» **Data supplied**:
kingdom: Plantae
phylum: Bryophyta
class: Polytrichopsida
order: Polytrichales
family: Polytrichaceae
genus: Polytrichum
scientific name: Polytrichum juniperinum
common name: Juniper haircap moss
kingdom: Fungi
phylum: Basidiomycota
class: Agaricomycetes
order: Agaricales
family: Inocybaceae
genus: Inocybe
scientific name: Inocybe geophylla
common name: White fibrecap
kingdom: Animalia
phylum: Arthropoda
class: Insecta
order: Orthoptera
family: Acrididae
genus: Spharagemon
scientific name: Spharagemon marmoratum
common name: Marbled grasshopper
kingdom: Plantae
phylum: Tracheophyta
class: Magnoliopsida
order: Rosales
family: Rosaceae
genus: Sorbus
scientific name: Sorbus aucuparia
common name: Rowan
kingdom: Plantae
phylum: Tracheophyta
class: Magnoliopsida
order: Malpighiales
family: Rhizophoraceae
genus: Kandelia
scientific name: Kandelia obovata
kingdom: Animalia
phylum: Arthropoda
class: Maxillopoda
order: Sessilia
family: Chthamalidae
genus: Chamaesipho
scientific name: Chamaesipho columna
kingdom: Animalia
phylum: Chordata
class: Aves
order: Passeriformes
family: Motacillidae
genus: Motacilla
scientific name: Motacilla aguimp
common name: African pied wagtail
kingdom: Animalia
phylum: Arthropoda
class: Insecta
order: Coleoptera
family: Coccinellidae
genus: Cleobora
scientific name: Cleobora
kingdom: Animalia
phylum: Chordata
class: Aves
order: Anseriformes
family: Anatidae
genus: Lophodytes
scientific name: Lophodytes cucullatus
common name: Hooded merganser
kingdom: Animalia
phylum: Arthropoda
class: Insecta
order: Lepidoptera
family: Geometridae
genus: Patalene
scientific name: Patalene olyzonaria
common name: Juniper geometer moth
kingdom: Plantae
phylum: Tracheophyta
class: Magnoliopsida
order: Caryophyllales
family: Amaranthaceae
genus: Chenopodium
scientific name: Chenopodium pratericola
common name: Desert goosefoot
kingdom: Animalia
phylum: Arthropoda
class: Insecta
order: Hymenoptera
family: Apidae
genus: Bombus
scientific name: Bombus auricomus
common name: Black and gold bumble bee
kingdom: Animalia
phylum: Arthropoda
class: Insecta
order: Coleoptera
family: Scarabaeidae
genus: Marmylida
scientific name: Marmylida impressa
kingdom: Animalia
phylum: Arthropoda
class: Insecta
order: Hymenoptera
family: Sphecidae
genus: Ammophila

» **Objective**: Rewrite the entries from the line containing "class: Polytrichopsida" through the line containing "scientific name: Bombus auricomus", putting "vernacular name" in place of "common name" and leaving everything else as it is.

» **Task output**:
class: Polytrichopsida
order: Polytrichales
family: Polytrichaceae
genus: Polytrichum
scientific name: Polytrichum juniperinum
vernacular name: Juniper haircap moss
kingdom: Fungi
phylum: Basidiomycota
class: Agaricomycetes
order: Agaricales
family: Inocybaceae
genus: Inocybe
scientific name: Inocybe geophylla
vernacular name: White fibrecap
kingdom: Animalia
phylum: Arthropoda
class: Insecta
order: Orthoptera
family: Acrididae
genus: Spharagemon
scientific name: Spharagemon marmoratum
vernacular name: Marbled grasshopper
kingdom: Plantae
phylum: Tracheophyta
class: Magnoliopsida
order: Rosales
family: Rosaceae
genus: Sorbus
scientific name: Sorbus aucuparia
vernacular name: Rowan
kingdom: Plantae
phylum: Tracheophyta
class: Magnoliopsida
order: Malpighiales
family: Rhizophoraceae
genus: Kandelia
scientific name: Kandelia obovata
kingdom: Animalia
phylum: Arthropoda
class: Maxillopoda
order: Sessilia
family: Chthamalidae
genus: Chamaesipho
scientific name: Chamaesipho columna
kingdom: Animalia
phylum: Chordata
class: Aves
order: Passeriformes
family: Motacillidae
genus: Motacilla
scientific name: Motacilla aguimp
vernacular name: African pied wagtail
kingdom: Animalia
phylum: Arthropoda
class: Insecta
order: Coleoptera
family: Coccinellidae
genus: Cleobora
scientific name: Cleobora
kingdom: Animalia
phylum: Chordata
class: Aves
order: Anseriformes
family: Anatidae
genus: Lophodytes
scientific name: Lophodytes cucullatus
vernacular name: Hooded merganser
kingdom: Animalia
phylum: Arthropoda
class: Insecta
order: Lepidoptera
family: Geometridae
genus: Patalene
scientific name: Patalene olyzonaria
vernacular name: Juniper geometer moth
kingdom: Plantae
phylum: Tracheophyta
class: Magnoliopsida
order: Caryophyllales
family: Amaranthaceae
genus: Chenopodium
scientific name: Chenopodium pratericola
vernacular name: Desert goosefoot
kingdom: Animalia
phylum: Arthropoda
class: Insecta
order: Hymenoptera
family: Apidae
genus: Bombus
scientific name: Bombus auricomus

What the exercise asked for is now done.